Ryerson Image Centre, Toronto
18 September to 15 December 2013
By Ivan Tanzer
Although he did not set out to organize a comprehensive history of activism in Aboriginal art, guest curator and National Visiting Trudeau Fellow Steve Loft has mounted a significant exhibition that strengthens the living discourse surrounding Aboriginal art production. Drawing upon select historical images from Ryerson’s Black Star archive as starting points, Loft emphasizes the unbroken chain that connects decades of social, political, and artistic activism. Contemporary prints, mixed-media works, and video installations are contextualized with archival imagery from three major turning points in recent Aboriginal history: the Alcatraz Occupation (1969), the Wounded Knee Occupation (1973), and the Oka Crisis (1990). The exhibition brings together a group of artists who engage in “articulate resistance, a form of social engagement specific to the history of colonization and continued racism.” 1
Prominently displayed on the new media wall leading to the main gallery space, Jackson 2bears’s Mythologies of an (Un)dead Indian challenges preconceptions and assumptions. This large video mashup piece layers the most blatant of old Hollywood exploitative cowboy-and-Indian clips (featuring powwows, tomahawks, chanting, and so on) with subversive audio and visual samples that testify to 2bears’s skills as a DJ and weaver of visual storytelling. This absorbing hybrid video artwork is equal parts music video (A Tribe Called Red comes to mind) and highly incisive critique of Aboriginal stereotypes and media portrayals.
In the main gallery and annex, eight contemporary Aboriginal artists and one non-Aboriginal artist are featured. Loft’s decision to include a non-Aboriginal artist’s work is unexpected, but it adds a layer of complexity by challenging the visitor to question his or her own identity in relation to the curator’s decision to include and exclude. Alan Michelson’s RoundDance II, a four-panel video installation, mounted at cardinal points around the gallery, provides a uniquely inclusive experience that contrasts strongly with many of the more directly oppositional pieces. As dancers move seamlessly from one monitor to the next, you find yourself a participant at the centre of a living celebration of Aboriginal spirituality, aesthetics, and political activism. Contrast this work with Sonny Assu’s The Happiest Future #1-10, posters inspired by propaganda from the world wars and the communist era, and you begin to get a sense of the layers of meaning inherent in the exhibition. Assu’s stylized posters subvert and challenge our belief that Canada is, and always has been, a tolerant society free of discrimination.
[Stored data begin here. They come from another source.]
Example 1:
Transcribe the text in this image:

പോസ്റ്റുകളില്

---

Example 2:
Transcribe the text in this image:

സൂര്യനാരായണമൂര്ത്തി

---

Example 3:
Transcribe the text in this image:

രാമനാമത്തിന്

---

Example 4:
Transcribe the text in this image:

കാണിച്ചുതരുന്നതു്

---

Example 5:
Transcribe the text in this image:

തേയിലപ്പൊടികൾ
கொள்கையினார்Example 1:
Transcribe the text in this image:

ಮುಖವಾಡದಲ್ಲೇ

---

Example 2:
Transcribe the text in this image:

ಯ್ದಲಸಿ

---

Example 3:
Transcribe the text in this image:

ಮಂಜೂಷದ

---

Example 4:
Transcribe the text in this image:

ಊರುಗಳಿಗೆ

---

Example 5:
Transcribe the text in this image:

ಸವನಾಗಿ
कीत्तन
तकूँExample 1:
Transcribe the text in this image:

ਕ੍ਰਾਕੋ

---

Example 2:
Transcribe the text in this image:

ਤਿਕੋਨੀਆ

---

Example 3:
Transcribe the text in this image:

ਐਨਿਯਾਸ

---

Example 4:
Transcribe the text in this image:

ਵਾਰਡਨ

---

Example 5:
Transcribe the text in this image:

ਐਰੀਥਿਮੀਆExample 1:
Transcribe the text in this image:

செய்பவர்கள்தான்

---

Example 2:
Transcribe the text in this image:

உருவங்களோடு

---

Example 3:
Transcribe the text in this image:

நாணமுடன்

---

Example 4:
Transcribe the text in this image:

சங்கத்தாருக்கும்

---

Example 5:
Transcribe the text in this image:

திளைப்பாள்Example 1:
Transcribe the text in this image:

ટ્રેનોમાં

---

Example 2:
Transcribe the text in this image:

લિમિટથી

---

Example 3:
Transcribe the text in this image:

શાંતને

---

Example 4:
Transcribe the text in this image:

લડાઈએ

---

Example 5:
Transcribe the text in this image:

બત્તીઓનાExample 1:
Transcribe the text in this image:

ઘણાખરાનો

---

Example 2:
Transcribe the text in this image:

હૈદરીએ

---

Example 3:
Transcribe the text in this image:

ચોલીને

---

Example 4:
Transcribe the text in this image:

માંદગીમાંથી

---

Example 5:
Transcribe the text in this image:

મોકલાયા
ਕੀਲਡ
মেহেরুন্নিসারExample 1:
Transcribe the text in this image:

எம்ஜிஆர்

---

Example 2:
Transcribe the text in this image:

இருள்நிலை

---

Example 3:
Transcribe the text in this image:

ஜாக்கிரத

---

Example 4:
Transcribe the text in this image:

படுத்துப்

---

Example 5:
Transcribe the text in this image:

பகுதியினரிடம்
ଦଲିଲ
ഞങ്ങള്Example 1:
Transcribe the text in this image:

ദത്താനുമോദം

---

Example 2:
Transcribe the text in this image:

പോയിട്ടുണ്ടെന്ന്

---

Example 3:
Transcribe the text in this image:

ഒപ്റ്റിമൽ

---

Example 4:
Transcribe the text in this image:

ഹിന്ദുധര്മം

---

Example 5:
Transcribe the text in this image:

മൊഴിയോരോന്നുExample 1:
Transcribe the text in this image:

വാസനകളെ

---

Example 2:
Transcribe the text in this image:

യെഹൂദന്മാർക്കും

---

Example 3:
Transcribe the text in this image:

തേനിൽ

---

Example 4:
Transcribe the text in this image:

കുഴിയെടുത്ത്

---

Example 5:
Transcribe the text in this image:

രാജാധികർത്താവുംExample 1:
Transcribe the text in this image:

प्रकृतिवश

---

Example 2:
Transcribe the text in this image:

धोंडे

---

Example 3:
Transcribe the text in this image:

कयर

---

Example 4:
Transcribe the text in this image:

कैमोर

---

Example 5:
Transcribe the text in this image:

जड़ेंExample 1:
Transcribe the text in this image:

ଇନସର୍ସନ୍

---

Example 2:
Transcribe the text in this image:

His recontextualization of the words of Duncan Campbell Scott, former head of the Department of Indian Affairs, who wrote, “The happiest future for the Indian race is absorption into the general population, and this is the object and policy of our government,”2 should give visitors –especially non-Aboriginals – serious cause for reflection, as it is ultimately understood as a clarion call for continued resistance.
The difficulties and trials faced by Aboriginals as reflected in the artworks are not limited to a Canadian perspective. Ghost Dance also highlights the plight of Aborigines in Australia and explores the historical and contemporary significance of the American Indian Movement (AIM) in the United States. Dana Claxton’s research into her Lakota Sioux family history led her to uncover declassified FBI documents at the New York Public Library. Her series of four large-scale gelatin silver prints (AIM #1-4), enlargements of these artefacts that are complete and unaltered except for glaring redactions, illustrates just how actively and openly the American government opposed organized resistance by Aboriginals. The fact that there are striking similarities in the treatment of Aboriginals internationally makes forums for meaningful discussion, such as this exhibition, even more important in the movement toward real change.
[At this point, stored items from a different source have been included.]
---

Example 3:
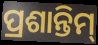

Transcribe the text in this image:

ପ୍ରଶାନ୍ତିମ୍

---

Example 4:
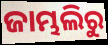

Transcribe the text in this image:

ଜାମ୍ଭଲିରୁ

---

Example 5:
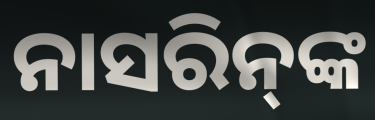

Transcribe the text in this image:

ନାସରିନ୍‌ଙ୍କ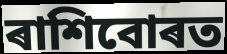
ৰাশিবোৰতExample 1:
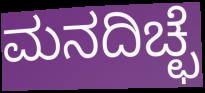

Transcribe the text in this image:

ಮನದಿಚ್ಛೆ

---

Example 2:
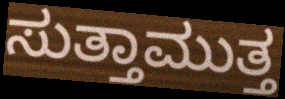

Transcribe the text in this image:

ಸುತ್ತಾಮುತ್ತ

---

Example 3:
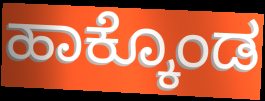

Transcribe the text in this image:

ಹಾಕ್ಕೊಂಡ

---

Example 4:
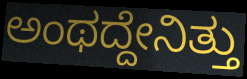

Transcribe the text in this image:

ಅಂಥದ್ದೇನಿತ್ತು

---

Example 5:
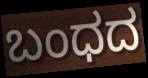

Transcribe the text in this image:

ಬಂಧದ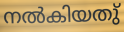
നൽകിയതു്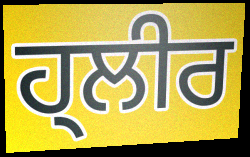
ਹ੍ਲੀਰ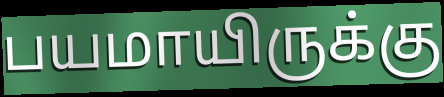
பயமாயிருக்கு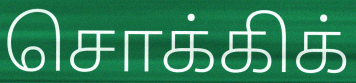
சொக்கிக்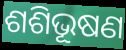
ଶଶିଭୂଷଣ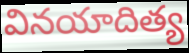
వినయాదిత్య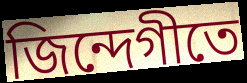
জিন্দেগীতেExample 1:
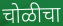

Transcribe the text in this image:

चोळीचा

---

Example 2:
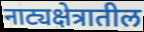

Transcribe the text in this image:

नाट्यक्षेत्रातील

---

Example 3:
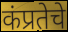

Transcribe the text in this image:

कंप्रतेचे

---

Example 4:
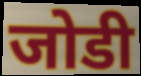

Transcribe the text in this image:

जोडी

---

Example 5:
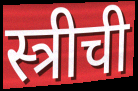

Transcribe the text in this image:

स्त्रीचीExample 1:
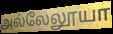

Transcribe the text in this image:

அல்லேலூயா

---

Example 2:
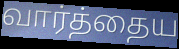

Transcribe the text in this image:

வார்த்தைய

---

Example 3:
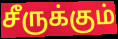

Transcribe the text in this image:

சீருக்கும்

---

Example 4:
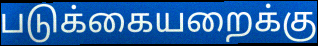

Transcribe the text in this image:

படுக்கையறைக்கு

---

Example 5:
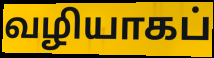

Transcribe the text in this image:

வழியாகப்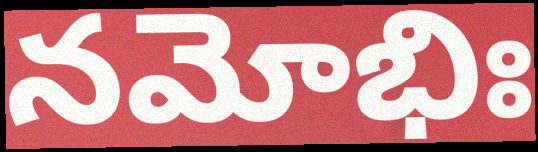
నమోభిఃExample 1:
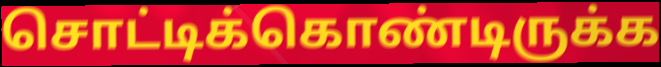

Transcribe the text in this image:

சொட்டிக்கொண்டிருக்க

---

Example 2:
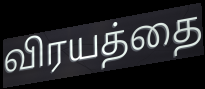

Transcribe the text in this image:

விரயத்தை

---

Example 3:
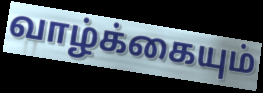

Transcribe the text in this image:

வாழ்க்கையும்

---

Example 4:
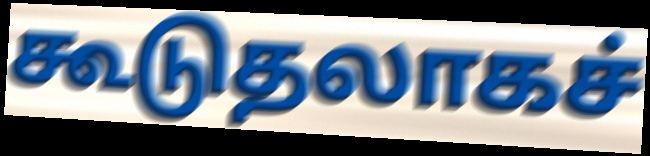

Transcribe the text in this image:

At its core, “Ghost Dance examines the role of the artist as activist, as chronicler and as provocateur in the ongoing struggle for Indigenous rights and self-empowerment.”3 This important and thought-provoking exhibition builds upon a living and vibrant tradition by pushing back against the systems that seek to limit and control it.
2 Duncan Campbell Scott, “Indian Affairs, 1867-1912,” in Canada and its Provinces, Vol. 7, Section 4 (Toronto: Glasgow, Brook & Company, 1914), 622
3 Steve Loft, Ghost Dance exhibition catalogue.
Ivan Tanzer is a freelance writer and artist-development agent based in Toronto and Montreal.